ENTKUNSTUNG II Editors' Note

We are convinced, as Borges was, that a book has to go beyond the intention of its author. We are aware, however, that its transcendence depends on the capabilities to overcome the many limitations of time and the human condition.

We recognise that the content of this book that is now in your hands has exceeded our limitations and expectations; fortunately, we can say that we have failed in our primary intention. The artworks and texts that compose this yearbook make us feel privileged as editors and readers, given the power of imagination, abstraction and understanding of our time by each and every one of the contributors that made it happen.

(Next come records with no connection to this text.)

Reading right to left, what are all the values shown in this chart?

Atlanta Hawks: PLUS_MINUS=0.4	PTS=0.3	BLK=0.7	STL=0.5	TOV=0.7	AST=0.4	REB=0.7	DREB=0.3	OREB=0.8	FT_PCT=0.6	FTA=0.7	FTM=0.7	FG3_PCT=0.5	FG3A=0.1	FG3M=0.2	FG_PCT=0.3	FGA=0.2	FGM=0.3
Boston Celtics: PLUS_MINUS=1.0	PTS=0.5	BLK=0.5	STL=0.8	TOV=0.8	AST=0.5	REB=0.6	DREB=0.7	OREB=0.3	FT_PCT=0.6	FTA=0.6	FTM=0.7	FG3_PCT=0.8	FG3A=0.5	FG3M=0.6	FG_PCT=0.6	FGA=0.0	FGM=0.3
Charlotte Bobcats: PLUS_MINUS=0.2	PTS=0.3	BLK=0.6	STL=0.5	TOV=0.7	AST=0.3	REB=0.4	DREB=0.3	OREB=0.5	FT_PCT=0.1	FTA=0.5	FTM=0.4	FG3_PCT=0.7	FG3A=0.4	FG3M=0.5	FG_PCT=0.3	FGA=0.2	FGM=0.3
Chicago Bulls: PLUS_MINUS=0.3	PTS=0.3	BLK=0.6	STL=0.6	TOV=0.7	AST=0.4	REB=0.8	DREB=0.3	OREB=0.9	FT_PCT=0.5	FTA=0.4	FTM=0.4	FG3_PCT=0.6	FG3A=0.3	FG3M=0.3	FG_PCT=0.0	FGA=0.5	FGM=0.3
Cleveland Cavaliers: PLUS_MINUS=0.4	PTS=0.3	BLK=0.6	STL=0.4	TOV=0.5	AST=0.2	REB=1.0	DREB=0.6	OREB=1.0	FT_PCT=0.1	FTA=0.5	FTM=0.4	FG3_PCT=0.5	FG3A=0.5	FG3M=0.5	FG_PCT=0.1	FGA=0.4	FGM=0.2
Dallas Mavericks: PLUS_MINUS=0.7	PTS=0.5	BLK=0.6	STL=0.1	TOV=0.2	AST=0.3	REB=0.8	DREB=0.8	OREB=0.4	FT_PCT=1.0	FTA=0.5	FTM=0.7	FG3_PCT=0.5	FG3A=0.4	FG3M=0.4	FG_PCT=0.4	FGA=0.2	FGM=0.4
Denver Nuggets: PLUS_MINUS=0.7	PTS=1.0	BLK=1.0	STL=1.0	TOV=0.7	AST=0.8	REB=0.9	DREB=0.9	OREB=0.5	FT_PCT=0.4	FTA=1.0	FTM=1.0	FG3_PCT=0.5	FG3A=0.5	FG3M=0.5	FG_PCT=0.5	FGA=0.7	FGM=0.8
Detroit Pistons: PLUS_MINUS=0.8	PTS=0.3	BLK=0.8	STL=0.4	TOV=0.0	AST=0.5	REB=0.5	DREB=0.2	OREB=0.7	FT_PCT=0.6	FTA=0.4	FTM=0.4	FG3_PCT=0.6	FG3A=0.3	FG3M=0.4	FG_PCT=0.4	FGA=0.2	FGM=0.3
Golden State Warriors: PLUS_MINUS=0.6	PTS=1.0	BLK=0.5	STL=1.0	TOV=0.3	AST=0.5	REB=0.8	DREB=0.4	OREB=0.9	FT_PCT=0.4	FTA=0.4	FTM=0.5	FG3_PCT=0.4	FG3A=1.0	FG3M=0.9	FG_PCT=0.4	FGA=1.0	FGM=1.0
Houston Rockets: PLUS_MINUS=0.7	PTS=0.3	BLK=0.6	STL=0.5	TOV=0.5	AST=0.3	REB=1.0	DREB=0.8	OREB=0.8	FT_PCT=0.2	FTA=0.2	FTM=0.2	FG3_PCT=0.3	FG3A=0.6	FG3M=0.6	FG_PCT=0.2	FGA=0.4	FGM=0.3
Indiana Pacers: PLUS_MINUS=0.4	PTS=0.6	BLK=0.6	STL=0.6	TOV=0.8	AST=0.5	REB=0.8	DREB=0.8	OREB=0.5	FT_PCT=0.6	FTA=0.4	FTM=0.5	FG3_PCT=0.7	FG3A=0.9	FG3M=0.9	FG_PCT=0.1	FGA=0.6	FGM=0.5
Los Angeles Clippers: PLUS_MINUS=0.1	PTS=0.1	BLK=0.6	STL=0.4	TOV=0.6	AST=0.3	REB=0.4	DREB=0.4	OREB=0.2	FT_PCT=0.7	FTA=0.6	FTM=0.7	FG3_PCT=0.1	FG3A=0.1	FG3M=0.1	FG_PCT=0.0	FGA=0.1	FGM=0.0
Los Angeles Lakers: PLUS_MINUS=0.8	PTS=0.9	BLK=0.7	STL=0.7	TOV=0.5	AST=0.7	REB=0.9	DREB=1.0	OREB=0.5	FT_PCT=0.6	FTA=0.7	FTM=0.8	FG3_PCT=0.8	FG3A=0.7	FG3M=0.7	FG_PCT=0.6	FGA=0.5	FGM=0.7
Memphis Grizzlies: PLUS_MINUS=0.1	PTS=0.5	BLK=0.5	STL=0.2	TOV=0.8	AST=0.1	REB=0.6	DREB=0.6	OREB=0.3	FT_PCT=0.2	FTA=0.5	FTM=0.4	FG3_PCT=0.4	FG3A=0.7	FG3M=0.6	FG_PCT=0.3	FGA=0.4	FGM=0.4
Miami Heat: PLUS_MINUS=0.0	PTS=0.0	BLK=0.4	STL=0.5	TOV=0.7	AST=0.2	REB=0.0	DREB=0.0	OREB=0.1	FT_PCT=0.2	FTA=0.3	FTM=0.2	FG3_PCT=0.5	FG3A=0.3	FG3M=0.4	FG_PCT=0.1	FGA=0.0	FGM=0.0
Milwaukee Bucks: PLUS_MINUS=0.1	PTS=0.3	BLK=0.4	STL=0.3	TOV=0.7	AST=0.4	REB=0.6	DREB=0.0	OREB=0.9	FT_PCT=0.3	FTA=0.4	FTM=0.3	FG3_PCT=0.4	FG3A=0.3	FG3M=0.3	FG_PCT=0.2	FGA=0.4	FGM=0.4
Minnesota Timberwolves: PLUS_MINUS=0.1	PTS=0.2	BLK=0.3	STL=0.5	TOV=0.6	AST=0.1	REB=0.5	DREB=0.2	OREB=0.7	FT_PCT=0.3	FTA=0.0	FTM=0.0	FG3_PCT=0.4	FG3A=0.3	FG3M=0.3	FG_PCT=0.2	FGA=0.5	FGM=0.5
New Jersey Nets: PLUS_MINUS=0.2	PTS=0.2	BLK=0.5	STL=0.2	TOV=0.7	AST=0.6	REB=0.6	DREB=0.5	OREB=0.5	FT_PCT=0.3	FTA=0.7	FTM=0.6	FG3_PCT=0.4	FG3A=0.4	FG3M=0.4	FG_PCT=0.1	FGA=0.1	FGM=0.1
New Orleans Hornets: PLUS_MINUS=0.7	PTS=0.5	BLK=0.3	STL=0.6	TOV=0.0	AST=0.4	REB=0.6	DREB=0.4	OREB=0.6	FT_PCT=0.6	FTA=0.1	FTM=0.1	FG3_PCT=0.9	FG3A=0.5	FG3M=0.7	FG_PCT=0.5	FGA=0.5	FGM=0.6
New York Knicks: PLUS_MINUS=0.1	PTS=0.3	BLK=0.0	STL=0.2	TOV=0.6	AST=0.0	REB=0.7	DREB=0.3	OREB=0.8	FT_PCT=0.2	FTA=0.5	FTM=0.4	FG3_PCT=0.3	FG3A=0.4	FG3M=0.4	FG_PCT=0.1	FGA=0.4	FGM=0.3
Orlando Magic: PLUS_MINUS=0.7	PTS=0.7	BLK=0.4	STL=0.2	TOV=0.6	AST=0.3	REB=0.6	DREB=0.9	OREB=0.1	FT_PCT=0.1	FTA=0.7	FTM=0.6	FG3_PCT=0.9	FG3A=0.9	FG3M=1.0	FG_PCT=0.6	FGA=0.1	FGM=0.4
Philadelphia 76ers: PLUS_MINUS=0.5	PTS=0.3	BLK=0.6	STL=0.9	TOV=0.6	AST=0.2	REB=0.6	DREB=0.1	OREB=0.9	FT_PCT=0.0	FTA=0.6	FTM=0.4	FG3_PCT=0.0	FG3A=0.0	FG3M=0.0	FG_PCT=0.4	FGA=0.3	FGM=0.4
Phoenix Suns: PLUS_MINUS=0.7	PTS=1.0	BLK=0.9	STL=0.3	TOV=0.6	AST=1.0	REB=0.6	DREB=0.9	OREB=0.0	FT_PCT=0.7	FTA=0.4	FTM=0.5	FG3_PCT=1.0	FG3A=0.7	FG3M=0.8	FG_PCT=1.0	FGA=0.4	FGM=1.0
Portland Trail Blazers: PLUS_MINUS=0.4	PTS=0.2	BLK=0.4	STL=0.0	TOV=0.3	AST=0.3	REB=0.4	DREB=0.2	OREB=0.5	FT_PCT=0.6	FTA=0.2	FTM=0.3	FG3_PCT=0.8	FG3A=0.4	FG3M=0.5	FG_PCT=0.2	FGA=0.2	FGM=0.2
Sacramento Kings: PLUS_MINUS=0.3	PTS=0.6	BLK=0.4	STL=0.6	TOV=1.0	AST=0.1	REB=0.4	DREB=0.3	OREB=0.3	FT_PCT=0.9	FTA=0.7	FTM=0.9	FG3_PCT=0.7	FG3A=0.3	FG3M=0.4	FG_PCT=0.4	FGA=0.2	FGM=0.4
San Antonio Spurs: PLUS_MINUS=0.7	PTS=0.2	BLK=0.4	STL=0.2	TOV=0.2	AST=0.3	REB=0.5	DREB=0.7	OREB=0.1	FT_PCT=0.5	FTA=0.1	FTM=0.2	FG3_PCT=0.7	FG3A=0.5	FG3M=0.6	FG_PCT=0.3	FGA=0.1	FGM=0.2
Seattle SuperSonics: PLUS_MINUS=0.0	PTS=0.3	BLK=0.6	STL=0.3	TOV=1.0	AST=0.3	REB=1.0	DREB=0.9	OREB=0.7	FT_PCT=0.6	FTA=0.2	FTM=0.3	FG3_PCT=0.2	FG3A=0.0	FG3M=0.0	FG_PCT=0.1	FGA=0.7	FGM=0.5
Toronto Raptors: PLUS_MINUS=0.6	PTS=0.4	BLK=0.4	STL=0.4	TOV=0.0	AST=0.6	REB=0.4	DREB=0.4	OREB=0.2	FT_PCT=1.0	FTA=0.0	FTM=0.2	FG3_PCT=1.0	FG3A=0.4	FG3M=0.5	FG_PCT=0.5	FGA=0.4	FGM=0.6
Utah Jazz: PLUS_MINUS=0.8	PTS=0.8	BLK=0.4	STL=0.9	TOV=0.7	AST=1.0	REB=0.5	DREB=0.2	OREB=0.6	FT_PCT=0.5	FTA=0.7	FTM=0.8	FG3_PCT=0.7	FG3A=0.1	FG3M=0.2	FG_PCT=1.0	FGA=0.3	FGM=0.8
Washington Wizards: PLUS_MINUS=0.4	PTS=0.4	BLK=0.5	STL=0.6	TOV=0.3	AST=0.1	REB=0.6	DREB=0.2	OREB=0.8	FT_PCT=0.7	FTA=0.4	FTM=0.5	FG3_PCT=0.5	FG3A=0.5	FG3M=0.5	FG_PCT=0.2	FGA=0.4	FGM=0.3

This year we have seen the need to ensure our commitment to the present actively, and to respond with this platform that is ENTKUNSTUNG to the challenges that our time is forcing us to face. Populism has ceased to be a ghost of the past, and it has been established in our society. Everywhere around the world irresponsible leaders without shame are assaulting our democratic institutions, supported by majorities in their worst and most deluded version. This is one of the many reasons why it is impossible for us to attend this spectacle of history as mere passive spectators.

As editors, we have a responsibility towards our time, but above all, we are firmly committed to the artworks and articles, to the endeavour made by artists and authors, who with their particular language are encouraging us to comprehend, to confront and to disrupt the status quo that reigns in our contemporaneity. Thus, our effort is simple: We try to serve as intermediaries between artists and readers, wishing that the pages that follow will forge new experiences and questions about the essence of our time.

History, as many philosophers and historians have said, is a problem that is conjugated in the present tense, and that makes use of the imperative form. Understanding the contemporary world and finding out as much as possible about its raison d‘être and the phenomena that characterise it is an obligation in times where there are fewer excuses for being passive, permissive, and indifferent. Instead of merely wondering at the complexity of our world, we must strengthen our ability to interpret it and criticise it. This is what the artists and authors present in this book are fostering with their envisions of life: creating possible worlds that are contributing to shaping a more thoughtful and collective present.

We hope you can see this book as we do: as an extension of memory; interpretations of our time that aspire to reinvent the world anew, “as a whole to be imagined”.